Bullying, Bulimia and Me: Sam’s Recovery Story, Part II
This two-part article was written exclusively for EatingDisordersOnline.com by Sam Thomas, founder and director of the UK-based organization Men Get Eating Disorders Too. Sam shares how he recovered from bulimia and used his experience to start the site.
When I was 17, I contacted my real dad as I didn’t know him at all. At 18, I relocated in an attempt to make a fresh start. I had to build a relationship with my dad from scratch. I felt so unsettled in my life at this point that the bulimia was even worse. I went to the doctor again when I was 18 because then I knew I was old enough to make decisions by myself.
I expected the doctor to be as sympathetic as the first, but I didn’t feel he was as understanding. He didn’t confront the bulimia, and put me on Prozac for depression instead. I was put down for counseling, but the waiting list was two years long. Fortunately, my life had moved on so much that it became easier to deal with my bulimia. I had been able to move away from so many of the triggers – the bullying, my home life, etc. – so moving in itself was helpful.
I got involved in volunteering, which gave me a greater sense of self-esteem, and I focused on eating properly and exercising. A combination of coping mechanisms helped me to ease back the bulimia. I had a better sense of my own identity and made friends, which affirmed who I was.
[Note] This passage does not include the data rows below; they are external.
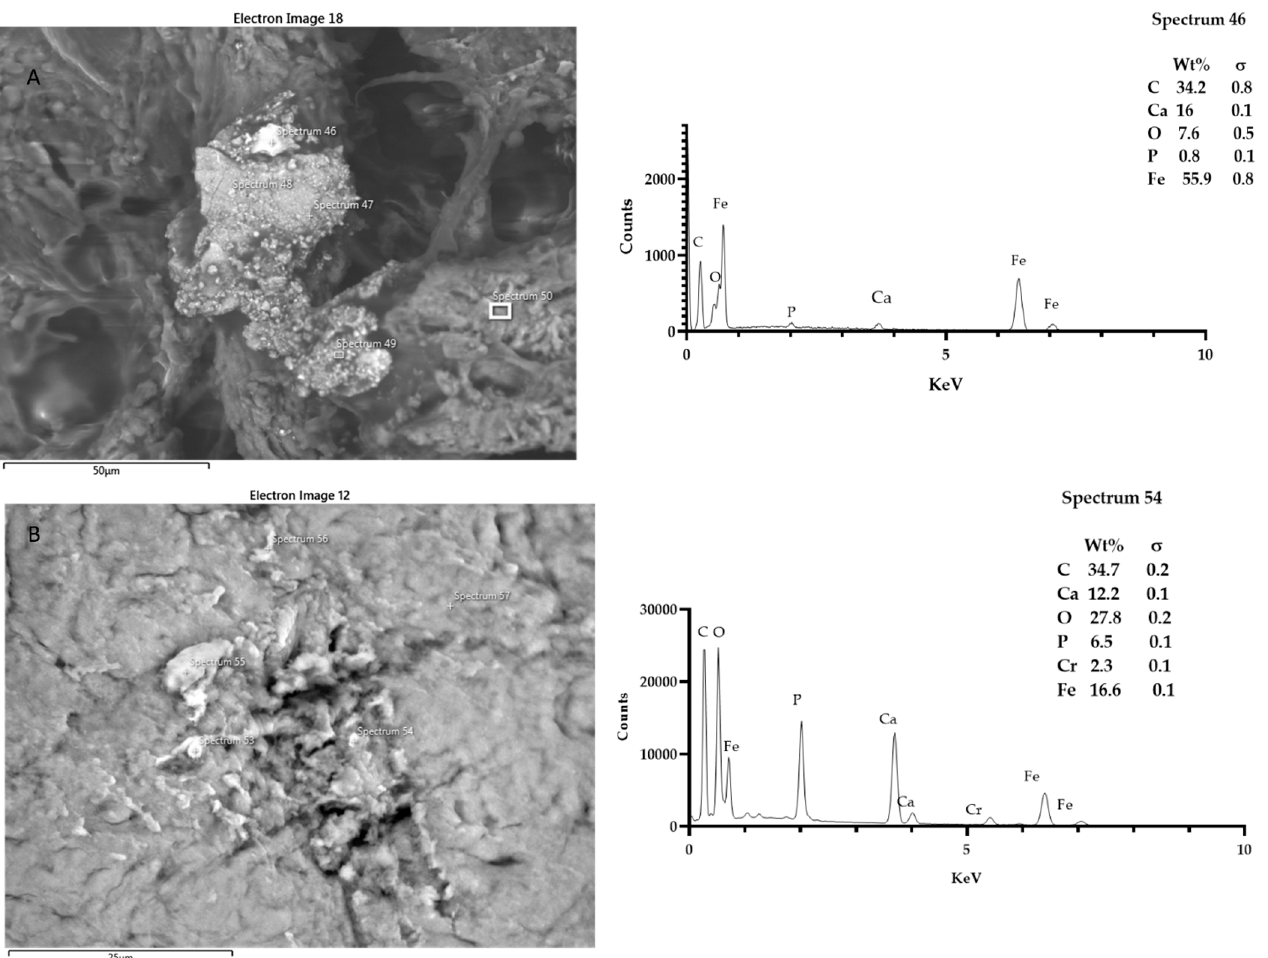
Figure 6. SEM-EDX analysis of samples T1 ( A ) and T2 ( B ). Looking at the morphology of the bone tissue of the samples T1 and T2, it was possible to notice some somewhat luminescent particles. However, the particles analyzed in T1 and T2 had the typical composition of bone tissue: calcium phosphate and carbon. Spectra outputs were realized using GrapPad Prism 9.3.1.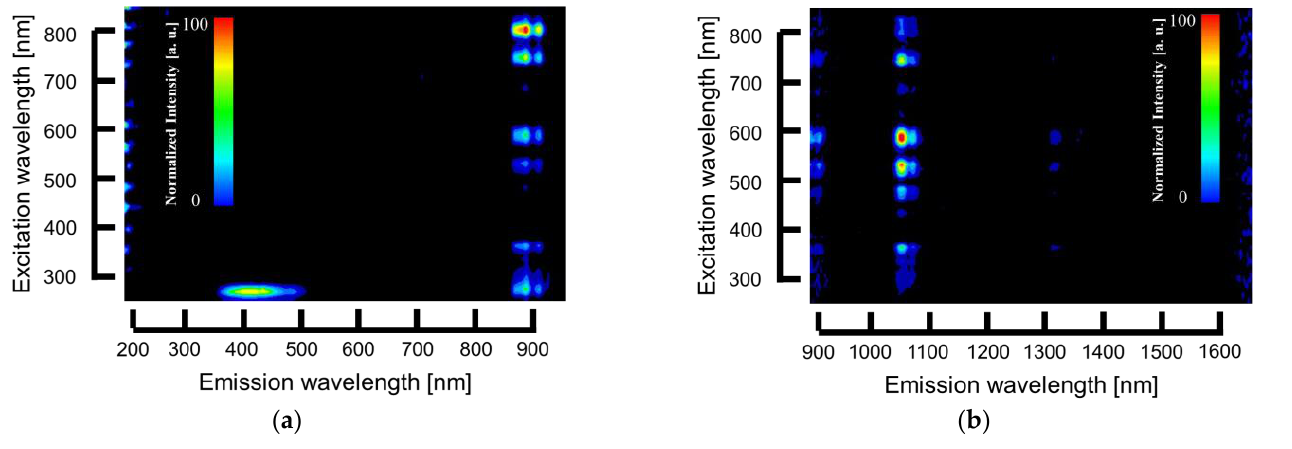
Figure 4. PL excitation and emission contour maps of 1% Nd-doped CaWO 4 monitored ( a ) 195 – 950 nm and ( b ) 895 – 1675 nm.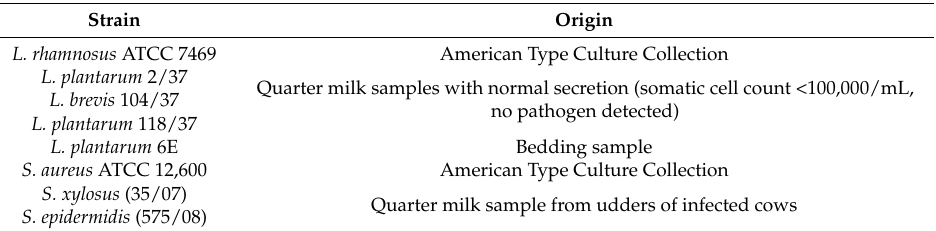
Table 1. Bacterial strains used in this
Things were falling into place, which made it easier to recover – a process that was largely unconscious.
Creating Something Positive from a Negative Experience
Once I’d been volunteering for mental health charities for a little while, I was inspired to set up my own charity – this became Men Get Eating Disorders Too. Eating disorders are typically thought only to affect young women, and I was shocked to find there were no resources online that were targeted at men with eating disorders. I set up the website, which gradually evolved into a charity when I realized the full extent of need there was for this sort of service.
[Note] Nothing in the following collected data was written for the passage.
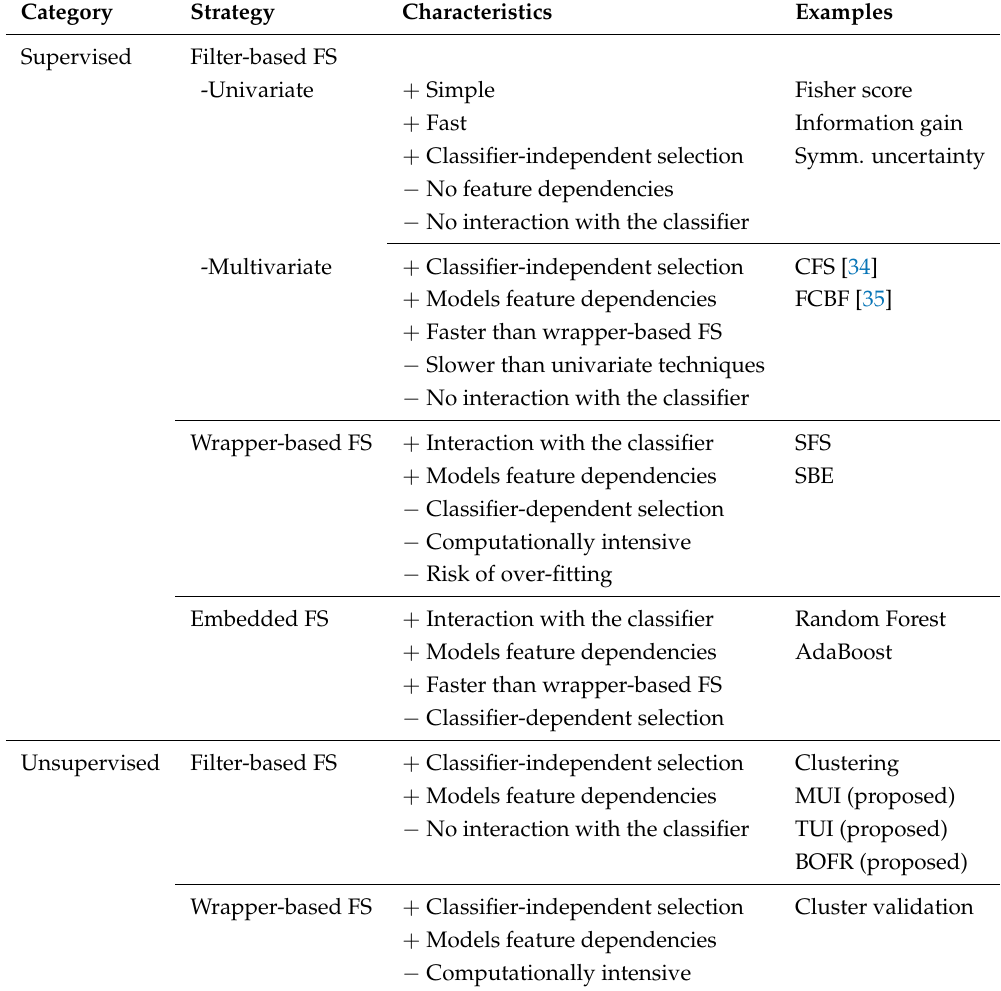
Table 1. Categorization of feature selection (FS) techniques with respect to their main characteristics: the table follows [3] and additionally addresses unsupervised FS techniques (SFS: Sequential Forward Selection; SBE: Sequential Backward Elimination; CFS: Correlation-based Feature Selection; FCBF: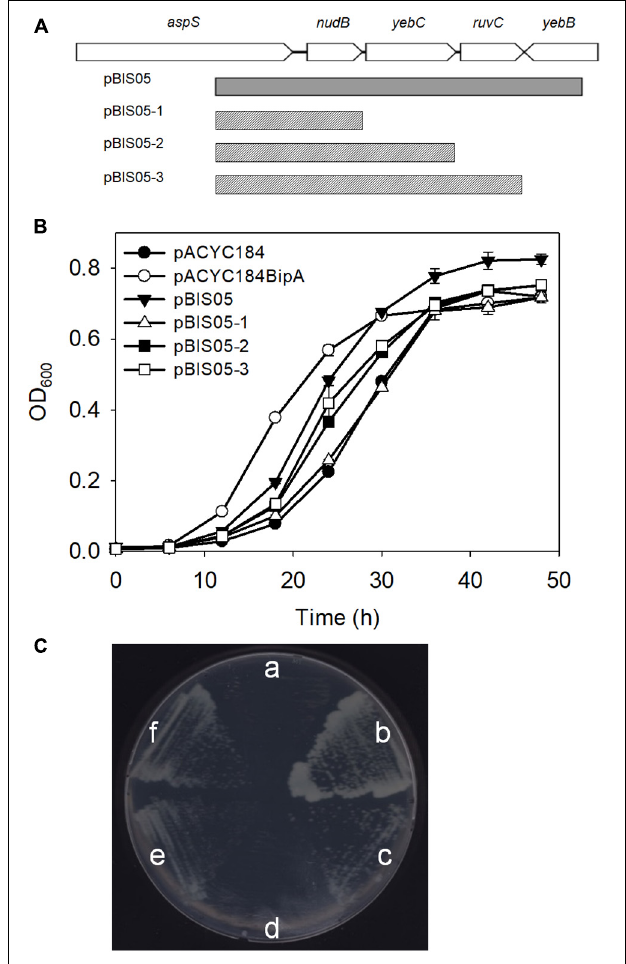
FIGURE 1 | Genomic library clone that suppresses cold-sensitive growth defects of the ESC19 strain at 20 ◦ C. (A) Schematic diagram of the genomic locus containing the suppressor gene. The gray square box represents the suppressor library clone. The scratched boxes represent the truncated clones constructed from pBIS05. (B , C) Recovered growth phenotype of the ESC19 strain caused by the isolated suppressor. ESC19 cells were transformed with each plasmid as presented above. Each transformant was incubated in LB medium containing chloramphenicol and kanamycin at 20 ◦ C. Cultures were diluted five times before measurement of the optical density at 600 nm. Experiments were performed in three independent replicates and error bars represent SD. Overnight cultures were diluted 100-fold with LB medium containing chloramphenicol and kanamycin. LB agar plates supplemented with same antibiotics were streaked with 2.5 µ l of diluted culture. (a) , pACYC184; (b) , pACYC184BipA; (c) , pBIS05; (d) , pBIS05-1; (e) , pBIS05-2; and (f) ,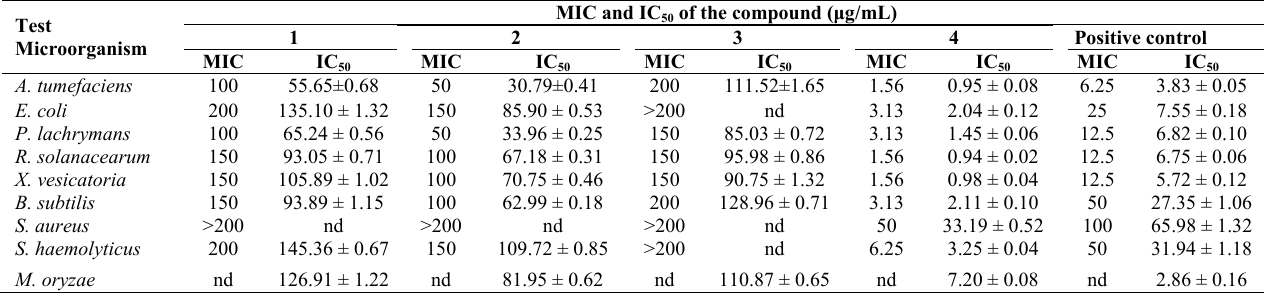
Note: MIC, minimum inhibitory concentration. IC , median inhibitory concentration. Positive controls for 50 bacteria and fungus M. oryzae were streptomycin sulfate and carbendazim, respectively. The 'nd' means not detected. Mean ± standard deviation of three independent experiments (three replicates for each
Raising awareness is our priority, but we also train professionals to understand issues and allow people to access care. We’re a national charity in the United Kingdom, and from a very small organisation we are steadily growing larger and larger.
My goal is to banish all stereotypes associated with eating disorders so that people of all walks of life can seek the help they need and recover from their eating disorder, irrespective of their age or gender.